# Work order
Repeat each entry exactly. Drop every image.

# Extracted records
◆ ◆ ◆ ◆ ◆ ◆ ◆

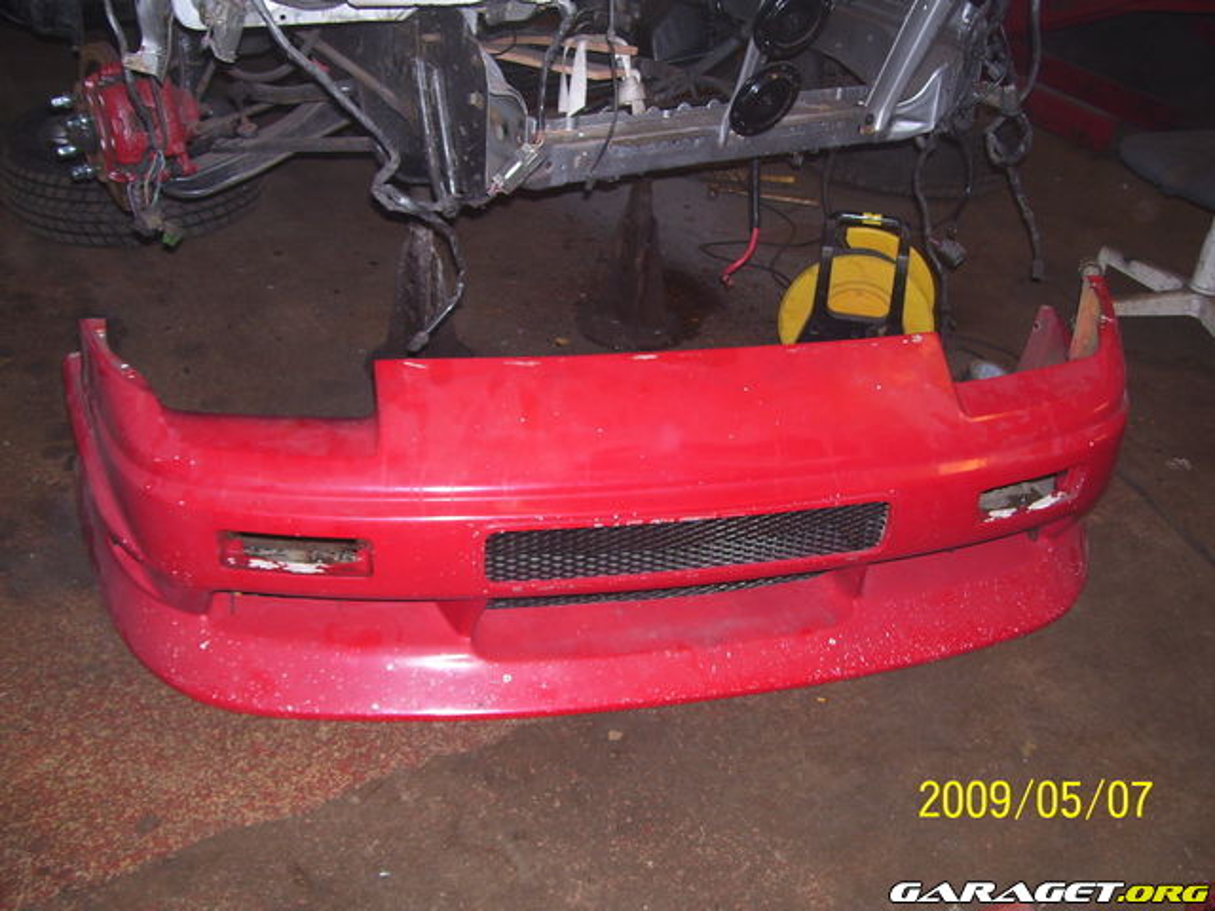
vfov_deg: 38.7
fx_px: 1299
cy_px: 456
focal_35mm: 37
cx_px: 608
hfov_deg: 50.1
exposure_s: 1/60
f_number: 2.7
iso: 80
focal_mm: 6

◆ ◆ ◆ ◆ ◆ ◆ ◆

# Result of this task
vfov_deg: 38.7
fx_px: 1299
cy_px: 456
focal_35mm: 37
cx_px: 608
hfov_deg: 50.1
exposure_s: 1/60
f_number: 2.7
iso: 80
focal_mm: 6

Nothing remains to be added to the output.